A larger industry than film and music combined
The scale is genuinely difficult to overstate. By the mid-2020s the global games market was generating well over 180 billion US dollars a year, comfortably exceeding the worldwide box office and recorded-music revenues put together. Single releases now rival blockbuster cinema for spectacle: Grand Theft Auto V, released by Rockstar in 2013, took an estimated 1 billion dollars in its first three days, a sum no film has matched on opening. Competitive play, or esports, fills arenas and draws online audiences that rival traditional sport, while a flourishing community of independent developers — often working alone or in tiny teams — keeps the medium experimental, producing inventive games such as Stardew Valley, built almost single-handedly by one developer over four years.
The reach of mobile play deserves its own mention, because it quietly upended the demographics. A phone in nearly every pocket means the median player is no longer a teenage boy at all; surveys in the United States and Britain consistently find the player base split close to evenly by gender and with an average age well into the thirties.
How players mark the day
Celebration tends to be refreshingly direct: players play. Many use the date to revisit a classic, to finally begin a game that has waited on the shelf, or to gather friends on a sofa or across an online network. Some dig out old hardware and explore the medium’s history; others share recommendations, run charity streams, or introduce a younger relative to the games of their own childhood. Online communities rally around the date with discussions, retrospectives and tributes to particular studios and developers. Because the day asks for nothing more elaborate than picking up a controller, it is among the easiest observances to keep, and among the most honestly enjoyed.
The link between games and other quiet, screen-bound or contemplative pastimes is closer than it looks; the same impulse that fills World Read Aloud Day with shared stories animates the cooperative campaign played across a single weekend, and the craft of the programmers honoured on International Programmers’ Day is exactly the craft that makes any of these worlds run at all.
Preservation and the problem of a vanishing medium
There is a particular urgency that gives the day more weight than its frivolous origins suggest: games are alarmingly easy to lose. Unlike a book or a film, a game often depends on hardware that ceases to be manufactured, on servers that are switched off, and on companies that fold without depositing their work anywhere. A 2023 study by the Video Game History Foundation, in partnership with the Software Preservation Network, found that nearly nine in ten classic video games released before 2010 were effectively out of print and commercially unavailable — a survival rate worse than that of silent-era cinema, much of which has at least been catalogued. When an online-only game is discontinued, it can simply cease to exist, playable by no one, leaving behind not even a copy to be rediscovered.

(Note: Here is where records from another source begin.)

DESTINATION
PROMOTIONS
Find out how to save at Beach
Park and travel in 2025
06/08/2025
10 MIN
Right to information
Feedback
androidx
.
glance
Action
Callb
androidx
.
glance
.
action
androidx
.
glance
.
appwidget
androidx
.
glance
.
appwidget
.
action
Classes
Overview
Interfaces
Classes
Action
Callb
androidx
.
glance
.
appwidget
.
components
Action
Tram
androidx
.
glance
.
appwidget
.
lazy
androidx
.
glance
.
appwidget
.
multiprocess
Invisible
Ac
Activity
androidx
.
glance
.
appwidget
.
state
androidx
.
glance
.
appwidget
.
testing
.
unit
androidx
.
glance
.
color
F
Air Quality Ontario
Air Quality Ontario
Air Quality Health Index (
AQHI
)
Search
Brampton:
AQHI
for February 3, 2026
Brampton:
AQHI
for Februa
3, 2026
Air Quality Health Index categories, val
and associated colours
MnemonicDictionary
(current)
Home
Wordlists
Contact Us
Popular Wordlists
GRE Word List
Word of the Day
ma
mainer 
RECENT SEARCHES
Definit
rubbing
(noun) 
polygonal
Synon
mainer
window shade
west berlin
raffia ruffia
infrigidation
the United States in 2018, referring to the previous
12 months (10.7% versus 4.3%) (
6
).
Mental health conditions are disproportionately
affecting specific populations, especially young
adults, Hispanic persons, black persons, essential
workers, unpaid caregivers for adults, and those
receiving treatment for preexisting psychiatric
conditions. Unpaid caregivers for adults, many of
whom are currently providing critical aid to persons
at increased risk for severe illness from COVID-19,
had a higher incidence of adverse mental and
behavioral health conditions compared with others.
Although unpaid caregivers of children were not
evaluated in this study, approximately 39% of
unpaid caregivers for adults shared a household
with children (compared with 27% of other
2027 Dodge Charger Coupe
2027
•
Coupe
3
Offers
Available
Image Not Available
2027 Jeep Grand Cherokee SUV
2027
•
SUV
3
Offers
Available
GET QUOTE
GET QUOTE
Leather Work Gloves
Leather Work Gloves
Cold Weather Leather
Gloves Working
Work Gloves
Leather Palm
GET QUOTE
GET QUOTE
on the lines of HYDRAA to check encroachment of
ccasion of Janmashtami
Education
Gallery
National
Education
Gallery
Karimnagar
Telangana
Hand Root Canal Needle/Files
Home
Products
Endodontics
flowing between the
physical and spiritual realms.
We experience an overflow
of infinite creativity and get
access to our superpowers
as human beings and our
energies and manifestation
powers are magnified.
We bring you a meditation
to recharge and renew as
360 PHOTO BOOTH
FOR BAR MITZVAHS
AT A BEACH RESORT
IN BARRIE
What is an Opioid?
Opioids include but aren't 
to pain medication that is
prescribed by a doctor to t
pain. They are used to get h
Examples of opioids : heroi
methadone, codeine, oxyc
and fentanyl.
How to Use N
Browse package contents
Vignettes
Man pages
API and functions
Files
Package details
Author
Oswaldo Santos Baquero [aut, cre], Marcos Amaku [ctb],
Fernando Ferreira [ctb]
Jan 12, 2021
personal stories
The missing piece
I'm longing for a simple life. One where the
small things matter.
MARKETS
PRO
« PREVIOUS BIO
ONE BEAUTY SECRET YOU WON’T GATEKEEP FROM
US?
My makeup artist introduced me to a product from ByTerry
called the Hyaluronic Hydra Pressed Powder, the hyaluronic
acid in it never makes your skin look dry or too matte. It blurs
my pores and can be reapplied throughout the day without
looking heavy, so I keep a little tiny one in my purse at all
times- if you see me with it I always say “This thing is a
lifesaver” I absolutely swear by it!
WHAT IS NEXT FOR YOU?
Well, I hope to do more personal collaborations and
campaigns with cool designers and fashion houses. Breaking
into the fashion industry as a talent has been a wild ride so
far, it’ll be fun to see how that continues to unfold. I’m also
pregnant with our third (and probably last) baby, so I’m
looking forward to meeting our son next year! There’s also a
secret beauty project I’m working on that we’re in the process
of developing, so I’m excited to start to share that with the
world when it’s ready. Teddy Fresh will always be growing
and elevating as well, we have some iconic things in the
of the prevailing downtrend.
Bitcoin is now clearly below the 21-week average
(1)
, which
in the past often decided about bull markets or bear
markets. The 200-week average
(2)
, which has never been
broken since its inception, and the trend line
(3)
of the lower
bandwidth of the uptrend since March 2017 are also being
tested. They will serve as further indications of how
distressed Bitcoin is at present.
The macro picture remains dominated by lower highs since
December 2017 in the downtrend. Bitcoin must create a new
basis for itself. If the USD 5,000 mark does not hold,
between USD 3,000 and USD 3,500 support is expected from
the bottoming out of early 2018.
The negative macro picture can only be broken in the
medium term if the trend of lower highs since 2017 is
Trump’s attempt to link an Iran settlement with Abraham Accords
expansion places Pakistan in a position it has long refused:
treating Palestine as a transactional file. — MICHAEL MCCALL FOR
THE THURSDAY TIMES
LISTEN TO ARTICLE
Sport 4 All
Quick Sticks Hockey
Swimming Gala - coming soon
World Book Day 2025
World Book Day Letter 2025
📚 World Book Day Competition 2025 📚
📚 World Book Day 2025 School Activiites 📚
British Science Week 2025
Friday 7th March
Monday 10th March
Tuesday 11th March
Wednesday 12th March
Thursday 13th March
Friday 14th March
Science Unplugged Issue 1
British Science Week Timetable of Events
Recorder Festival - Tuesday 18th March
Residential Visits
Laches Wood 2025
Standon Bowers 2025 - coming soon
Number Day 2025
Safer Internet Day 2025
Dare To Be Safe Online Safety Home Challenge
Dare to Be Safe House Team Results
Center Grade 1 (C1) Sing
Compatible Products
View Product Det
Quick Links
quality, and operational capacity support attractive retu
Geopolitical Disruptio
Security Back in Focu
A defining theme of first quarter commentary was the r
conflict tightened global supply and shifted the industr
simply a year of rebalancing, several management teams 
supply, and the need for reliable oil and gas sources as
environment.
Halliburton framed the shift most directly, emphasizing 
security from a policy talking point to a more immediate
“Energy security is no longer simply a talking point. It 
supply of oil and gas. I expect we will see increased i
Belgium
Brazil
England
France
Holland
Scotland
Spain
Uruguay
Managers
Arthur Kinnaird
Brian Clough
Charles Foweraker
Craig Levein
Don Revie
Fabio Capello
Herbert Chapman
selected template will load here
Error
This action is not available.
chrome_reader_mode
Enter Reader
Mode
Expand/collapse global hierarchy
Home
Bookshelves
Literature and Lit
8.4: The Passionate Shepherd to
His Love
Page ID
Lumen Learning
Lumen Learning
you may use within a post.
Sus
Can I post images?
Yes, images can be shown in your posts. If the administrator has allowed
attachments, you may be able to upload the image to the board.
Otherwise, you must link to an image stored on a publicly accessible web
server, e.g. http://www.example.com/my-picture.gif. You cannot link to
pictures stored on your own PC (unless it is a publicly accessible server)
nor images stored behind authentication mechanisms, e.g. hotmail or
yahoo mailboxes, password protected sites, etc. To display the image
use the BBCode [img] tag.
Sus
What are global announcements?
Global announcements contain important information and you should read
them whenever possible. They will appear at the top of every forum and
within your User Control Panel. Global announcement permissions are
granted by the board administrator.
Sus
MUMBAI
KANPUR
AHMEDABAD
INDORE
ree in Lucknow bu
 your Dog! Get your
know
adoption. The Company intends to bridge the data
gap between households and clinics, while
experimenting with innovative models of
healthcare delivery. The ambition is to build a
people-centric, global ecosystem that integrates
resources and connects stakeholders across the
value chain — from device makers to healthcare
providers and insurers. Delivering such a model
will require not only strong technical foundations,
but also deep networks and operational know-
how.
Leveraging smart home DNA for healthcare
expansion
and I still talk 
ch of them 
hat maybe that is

This is why a day spent dusting off old consoles is more than nostalgia. Enthusiasts who maintain emulators, archive cartridges, document forgotten studios and keep dead servers alive through fan-run projects are, in effect, performing the work that libraries and film archives do for older media. Marking the day by revisiting something old, rather than only buying something new, quietly supports the case that games are part of the cultural record and deserve to be kept.
The shape of a player’s library
One reason the medium has aged in such an uneven way is that “video game” is not one thing but a sprawl of forms that share little beyond a screen and an input device. The sweeping role-playing epic that asks for a hundred hours has almost nothing in common, mechanically, with the three-minute puzzle played on a phone in a queue, and neither resembles the competitive shooter built to be replayed forever or the gentle, plotless simulation designed to soothe rather than challenge. This breadth is precisely what lets the day mean different things to different people: for one player it is an excuse to finish a story they have been savouring, for another a tournament with friends, for a third a slow afternoon tending a virtual garden. The medium is large enough to contain all of these at once, which is itself a fairly recent development and a reasonable thing to celebrate.
Fun facts
- The day’s likely originator, David Earle, and his organisation the Kid Video Warriors have left no trace in any record beyond the Chase’s Calendar listings themselves, making him one of the more mysterious holiday founders anywhere.
- The date migrated across the calendar — 8 July, 12 July, 10 September, then 12 September — before settling, which is why a rival “Video Game Day” is still observed on 8 July by some.
- The 1983 North American video game crash was so severe that retailers and analysts widely declared home consoles a dead fad; the recovery was led almost single-handedly by Nintendo two years later.
- Grand Theft Auto V earned an estimated one billion dollars within three days of its 2013 launch — faster than any film in history has reached the same figure.
- The global games industry now out-earns the worldwide film box office and recorded-music sales combined, having grown from a pursuit that barely existed within living memory.
A closing reflection
There is something fitting in a celebration whose own origins are this uncertain, because games themselves have always been built by people who were not waiting for permission — the lone coder, the small studio, the modder tinkering after hours. A day filed on a form by a man nobody can now identify has outlived its author and gathered millions of players to it, which is roughly how the medium itself grew: not by decree, but by the accumulated enthusiasm of people who simply wanted to play, and to make things worth playing.